GOOD: Greater Understanding of Where WebRTC “Fits” – A year ago, WebRTC was a technology looking for an application, and frankly, some of the proposed uses were nothing more than replications of already existing applications. Do we really need another peer-to-peer voice and video application? (Skype, Facetime, etc. already exist and have millions of users) This event showed that developers now have a greater grasp on reality, proposing use cases that create something new, and that better leverage WebRTC as an integrated and affordable media capability that will be easily available.

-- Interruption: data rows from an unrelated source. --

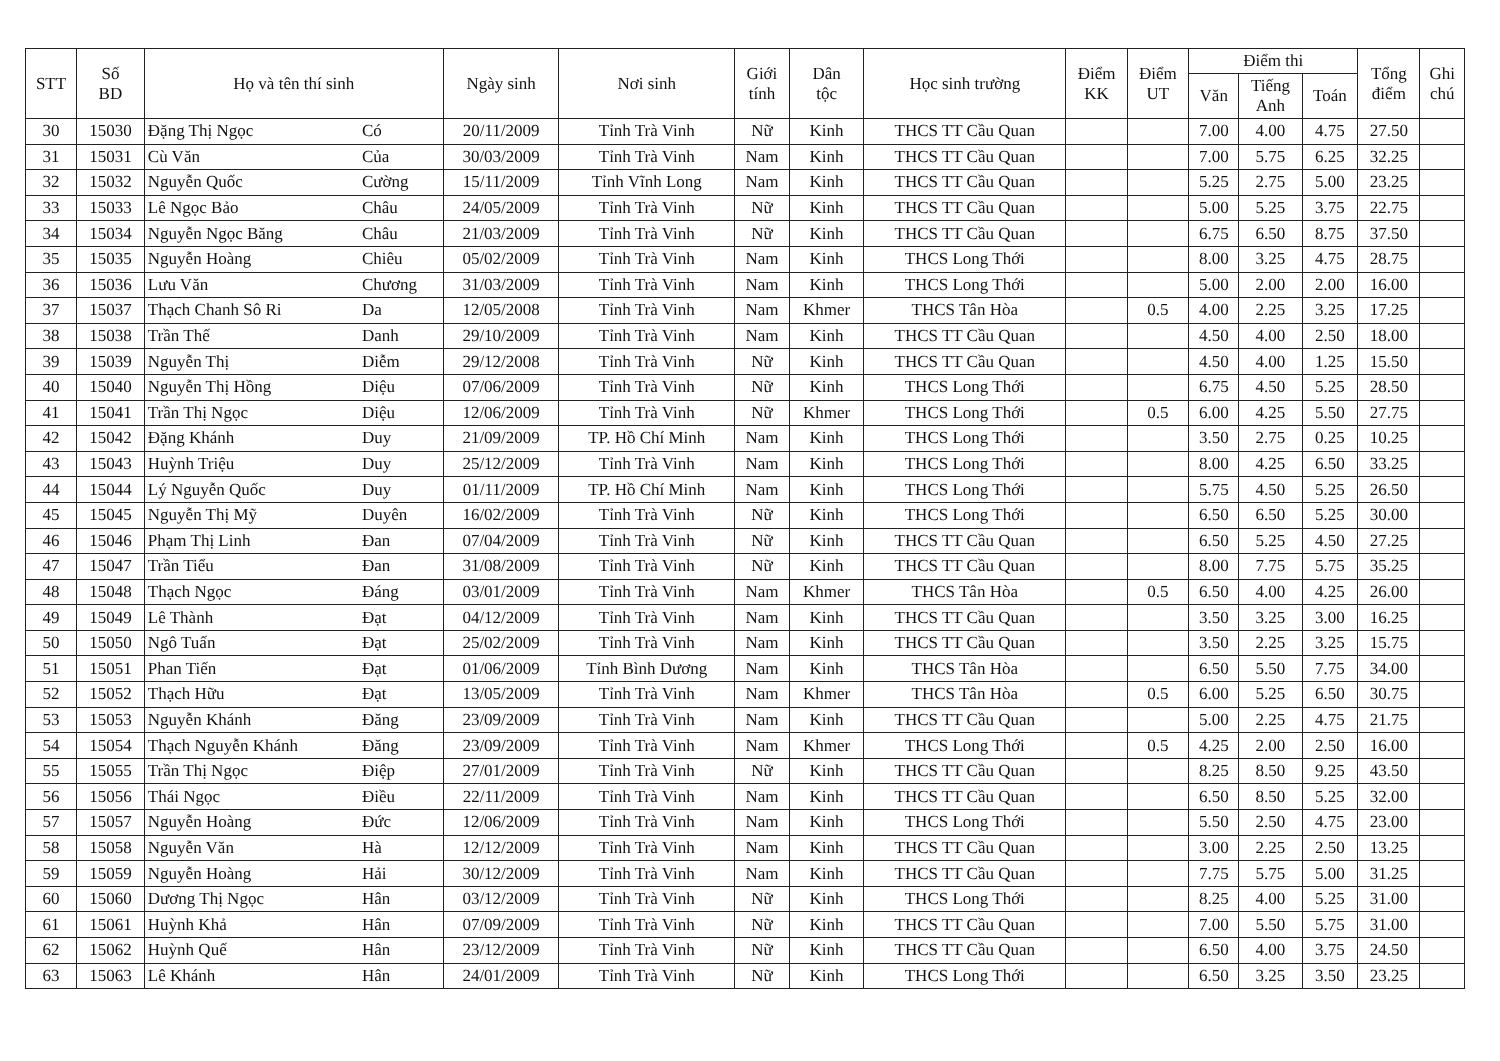| STT | Số BD | Họ và tên thí sinh | | Ngày sinh | Nơi sinh | Giới tính | Dân tộc | Học sinh trường | Điểm KK | Điểm UT | Điểm thi | | | Tổng điểm | Ghi chú |
| --- | --- | --- | --- | --- | --- | --- | --- | --- | --- | --- | --- | --- | --- | --- | --- |
| | | | | | | | | | | | Văn | Tiếng Anh | Toán | | |
| 30 | 15030 | Đặng Thị Ngọc | Có | 20/11/2009 | Tỉnh Trà Vinh | Nữ | Kinh | THCS TT Cầu Quan | | | 7.00 | 4.00 | 4.75 | 27.50 | |
| 31 | 15031 | Cù Văn | Của | 30/03/2009 | Tỉnh Trà Vinh | Nam | Kinh | THCS TT Cầu Quan | | | 7.00 | 5.75 | 6.25 | 32.25 | |
| 32 | 15032 | Nguyễn Quốc | Cường | 15/11/2009 | Tỉnh Vĩnh Long | Nam | Kinh | THCS TT Cầu Quan | | | 5.25 | 2.75 | 5.00 | 23.25 | |
| 33 | 15033 | Lê Ngọc Bảo | Châu | 24/05/2009 | Tỉnh Trà Vinh | Nữ | Kinh | THCS TT Cầu Quan | | | 5.00 | 5.25 | 3.75 | 22.75 | |
| 34 | 15034 | Nguyễn Ngọc Băng | Châu | 21/03/2009 | Tỉnh Trà Vinh | Nữ | Kinh | THCS TT Cầu Quan | | | 6.75 | 6.50 | 8.75 | 37.50 | |
| 35 | 15035 | Nguyễn Hoàng | Chiêu | 05/02/2009 | Tỉnh Trà Vinh | Nam | Kinh | THCS Long Thới | | | 8.00 | 3.25 | 4.75 | 28.75 | |
| 36 | 15036 | Lưu Văn | Chương | 31/03/2009 | Tỉnh Trà Vinh | Nam | Kinh | THCS Long Thới | | | 5.00 | 2.00 | 2.00 | 16.00 | |
| 37 | 15037 | Thạch Chanh Sô Ri | Da | 12/05/2008 | Tỉnh Trà Vinh | Nam | Khmer | THCS Tân Hòa | | 0.5 | 4.00 | 2.25 | 3.25 | 17.25 | |
| 38 | 15038 | Trần Thế | Danh | 29/10/2009 | Tỉnh Trà Vinh | Nam | Kinh | THCS TT Cầu Quan | | | 4.50 | 4.00 | 2.50 | 18.00 | |
| 39 | 15039 | Nguyễn Thị | Diễm | 29/12/2008 | Tỉnh Trà Vinh | Nữ | Kinh | THCS TT Cầu Quan | | | 4.50 | 4.00 | 1.25 | 15.50 | |
| 40 | 15040 | Nguyễn Thị Hồng | Diệu | 07/06/2009 | Tỉnh Trà Vinh | Nữ | Kinh | THCS Long Thới | | | 6.75 | 4.50 | 5.25 | 28.50 | |
| 41 | 15041 | Trần Thị Ngọc | Diệu | 12/06/2009 | Tỉnh Trà Vinh | Nữ | Khmer | THCS Long Thới | | 0.5 | 6.00 | 4.25 | 5.50 | 27.75 | |
| 42 | 15042 | Đặng Khánh | Duy | 21/09/2009 | TP. Hồ Chí Minh | Nam | Kinh | THCS Long Thới | | | 3.50 | 2.75 | 0.25 | 10.25 | |
| 43 | 15043 | Huỳnh Triệu | Duy | 25/12/2009 | Tỉnh Trà Vinh | Nam | Kinh | THCS Long Thới | | | 8.00 | 4.25 | 6.50 | 33.25 | |
| 44 | 15044 | Lý Nguyễn Quốc | Duy | 01/11/2009 | TP. Hồ Chí Minh | Nam | Kinh | THCS Long Thới | | | 5.75 | 4.50 | 5.25 | 26.50 | |
| 45 | 15045 | Nguyễn Thị Mỹ | Duyên | 16/02/2009 | Tỉnh Trà Vinh | Nữ | Kinh | THCS Long Thới | | | 6.50 | 6.50 | 5.25 | 30.00 | |
| 46 | 15046 | Phạm Thị Linh | Đan | 07/04/2009 | Tỉnh Trà Vinh | Nữ | Kinh | THCS TT Cầu Quan | | | 6.50 | 5.25 | 4.50 | 27.25 | |
| 47 | 15047 | Trần Tiểu | Đan | 31/08/2009 | Tỉnh Trà Vinh | Nữ | Kinh | THCS TT Cầu Quan | | | 8.00 | 7.75 | 5.75 | 35.25 | |
| 48 | 15048 | Thạch Ngọc | Đáng | 03/01/2009 | Tỉnh Trà Vinh | Nam | Khmer | THCS Tân Hòa | | 0.5 | 6.50 | 4.00 | 4.25 | 26.00 | |
| 49 | 15049 | Lê Thành | Đạt | 04/12/2009 | Tỉnh Trà Vinh | Nam | Kinh | THCS TT Cầu Quan | | | 3.50 | 3.25 | 3.00 | 16.25 | |
| 50 | 15050 | Ngô Tuấn | Đạt | 25/02/2009 | Tỉnh Trà Vinh | Nam | Kinh | THCS TT Cầu Quan | | | 3.50 | 2.25 | 3.25 | 15.75 | |
| 51 | 15051 | Phan Tiến | Đạt | 01/06/2009 | Tỉnh Bình Dương | Nam | Kinh | THCS Tân Hòa | | | 6.50 | 5.50 | 7.75 | 34.00 | |
| 52 | 15052 | Thạch Hữu | Đạt | 13/05/2009 | Tỉnh Trà Vinh | Nam | Khmer | THCS Tân Hòa | | 0.5 | 6.00 | 5.25 | 6.50 | 30.75 | |
| 53 | 15053 | Nguyễn Khánh | Đăng | 23/09/2009 | Tỉnh Trà Vinh | Nam | Kinh | THCS TT Cầu Quan | | | 5.00 | 2.25 | 4.75 | 21.75 | |
| 54 | 15054 | Thạch Nguyễn Khánh | Đăng | 23/09/2009 | Tỉnh Trà Vinh | Nam | Khmer | THCS Long Thới | | 0.5 | 4.25 | 2.00 | 2.50 | 16.00 | |
| 55 | 15055 | Trần Thị Ngọc | Điệp | 27/01/2009 | Tỉnh Trà Vinh | Nữ | Kinh | THCS TT Cầu Quan | | | 8.25 | 8.50 | 9.25 | 43.50 | |
| 56 | 15056 | Thái Ngọc | Điều | 22/11/2009 | Tỉnh Trà Vinh | Nam | Kinh | THCS TT Cầu Quan | | | 6.50 | 8.50 | 5.25 | 32.00 | |
| 57 | 15057 | Nguyễn Hoàng | Đức | 12/06/2009 | Tỉnh Trà Vinh | Nam | Kinh | THCS Long Thới | | | 5.50 | 2.50 | 4.75 | 23.00 | |
| 58 | 15058 | Nguyễn Văn | Hà | 12/12/2009 | Tỉnh Trà Vinh | Nam | Kinh | THCS TT Cầu Quan | | | 3.00 | 2.25 | 2.50 | 13.25 | |
| 59 | 15059 | Nguyễn Hoàng | Hải | 30/12/2009 | Tỉnh Trà Vinh | Nam | Kinh | THCS TT Cầu Quan | | | 7.75 | 5.75 | 5.00 | 31.25 | |
| 60 | 15060 | Dương Thị Ngọc | Hân | 03/12/2009 | Tỉnh Trà Vinh | Nữ | Kinh | THCS Long Thới | | | 8.25 | 4.00 | 5.25 | 31.00 | |
| 61 | 15061 | Huỳnh Khả | Hân | 07/09/2009 | Tỉnh Trà Vinh | Nữ | Kinh | THCS TT Cầu Quan | | | 7.00 | 5.50 | 5.75 | 31.00 | |
| 62 | 15062 | Huỳnh Quế | Hân | 23/12/2009 | Tỉnh Trà Vinh | Nữ | Kinh | THCS TT Cầu Quan | | | 6.50 | 4.00 | 3.75 | 24.50 | |
| 63 | 15063 | Lê Khánh | Hân | 24/01/2009 | Tỉnh Trà Vinh | Nữ | Kinh | THCS Long Thới | | | 6.50 | 3.25 | 3.50 | 23.25 | |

GOOD: Maturing Development Toolkits – It seems like the toolkits needed to develop WebRTC applications are now within reach of far more developers, with less complexity and better sample applications that can be replicated and customized for specific use cases. A year ago, the “WebRTC 101” sessions were suited for only the most capable Java and Web developers to get the most basic features working.

GOOD: “Glimmers” of Customer Use Cases – I heard evidence of real customers actually using WebRTC. Most are in early trials, but it’s a start to have genuine customers that hopefully will share their stories in the future.

BAD: Over-Used “Concierge” Contact Center Applications – (I swear if I see one more demo of “click-to-video call” into a contact center with a pretty young girl on the other end, I’m going to scream! ) These demos are targeted to the contact center developers, but frankly, it shows me the toolkit vendors don’t understand how contact centers really work. First, customer service centers will do everything in their power to have their website handle as many transactions/questions as possible, and only after all else is exhausted would they would offer up a human. Then you’ll end up waiting your turn. A “help me” button on the home page is just not realistic. And finally, have you ever seen the current staff at the typical contact center? As the saying goes, most “have a face for radio.”